JNU Students' Union President Aishe Ghosh. (Photo | Arun Kumar, EPS)
JNU Students' Union President Aishe Ghosh. (Photo | Arun Kumar, EPS)

JNU violence: No place for brutality in Universities

Campuses around the world, and here in India, have routinely risen in protests, sometimes in carnivalesque enthusiasm, sometimes filling a vacuum in politics.

Where do we look for safety? When libraries of universities are no longer pristine zones of silence, when mobs can enter women’s hostels inside campuses? That too with the police force watching on as enablers, being agent provocateurs, or itself acting as a rogue militia let loose on citizens, young and old.

Campuses around the world, and here in India, have routinely risen in protests, sometimes in carnivalesque enthusiasm, sometimes filling a vacuum in politics. Student politics is its own folklore. From our prime minister, who cut his teeth in politics during the Navnirman Andolan in Gujarat, to the late Arun Jaitley during the Emergency in Delhi University, they have all been there. Nobel laureate Abhijit Banerjee too has seen the inside of Tihar, as a protesting JNU-ite. In fact, student movements—whether on internal institutional matters or on broader issues—are as old as the university system. There’s no democracy or nation that has not seen young minds rise up in agitation: for civil rights, against war, fighting dictatorships. Does that mean universities should be disbanded? Or tamed into producing thoughtless robots?

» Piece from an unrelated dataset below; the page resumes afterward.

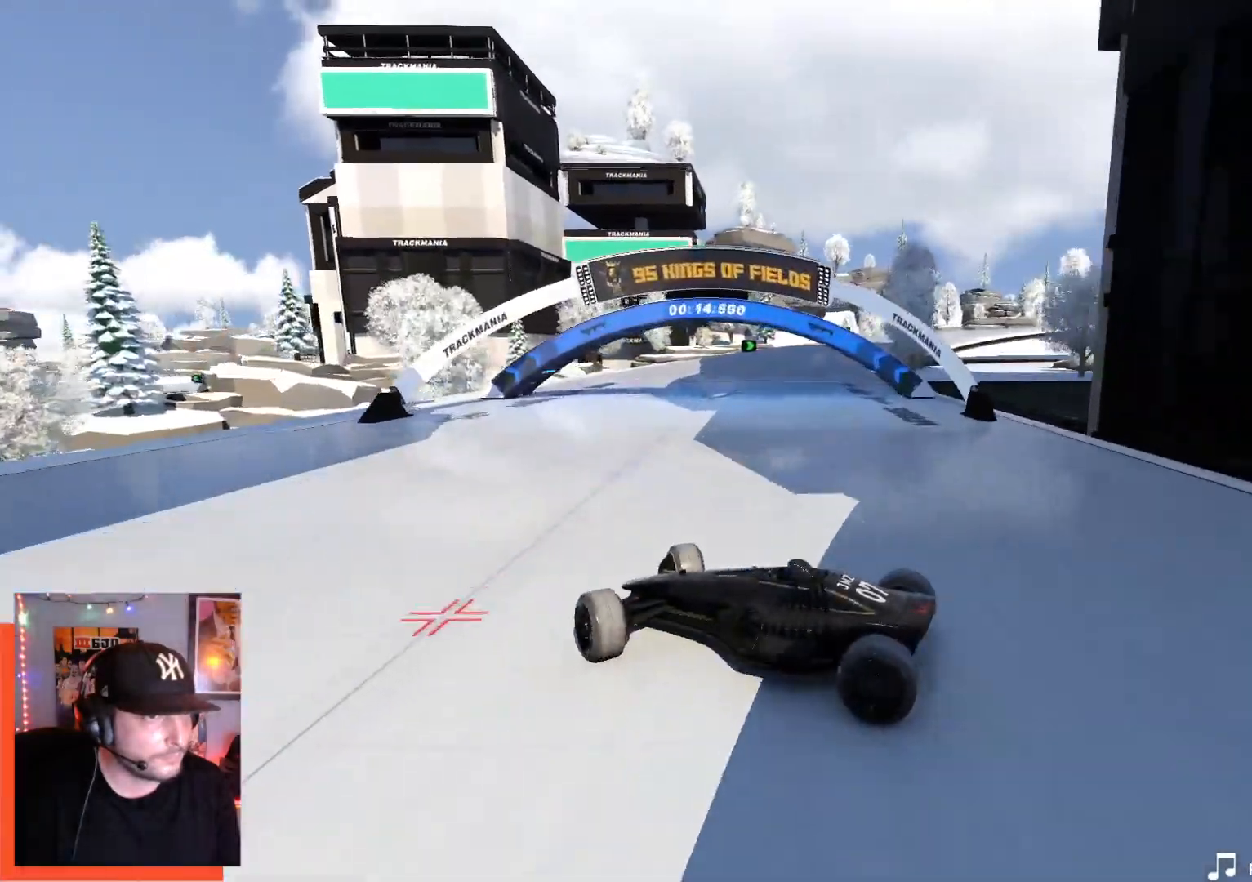
Gameplay with keyboard; each line is a JSON object with the keys held at the frame after it. "events" lists presses ("down") and releases ("up") of "down", "left", "right" and "up" between this image and that frame as [ms after this image, input, new state], when the widget could be followed in between. No other keys are recorded. Mouse input is not recorded.
{"keys": ["right", "up"], "events": [[17, "up", "down"]]}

Crackdowns on student movements too are global. Hong Kong now, Tiananmen Square back in the day. But not such brutality in a democracy, on students asking for a rollback of a fee hike that many from the underprivileged sections cannot afford. It’s up to the administration to reduce or temper the areas of confrontation. If the idea is to shut down non-science faculties and make higher education more classist, there exists a legitimate ground for dissent. Masked goondas roaming freely in campuses with sticks and iron rods, beating up boys and girls and their teachers, causing bloodshed in front of a mute police, is unheard of. Whatever the politics of it, the JNU V-C has entirely failed in his administrative duties, and would be better eased out.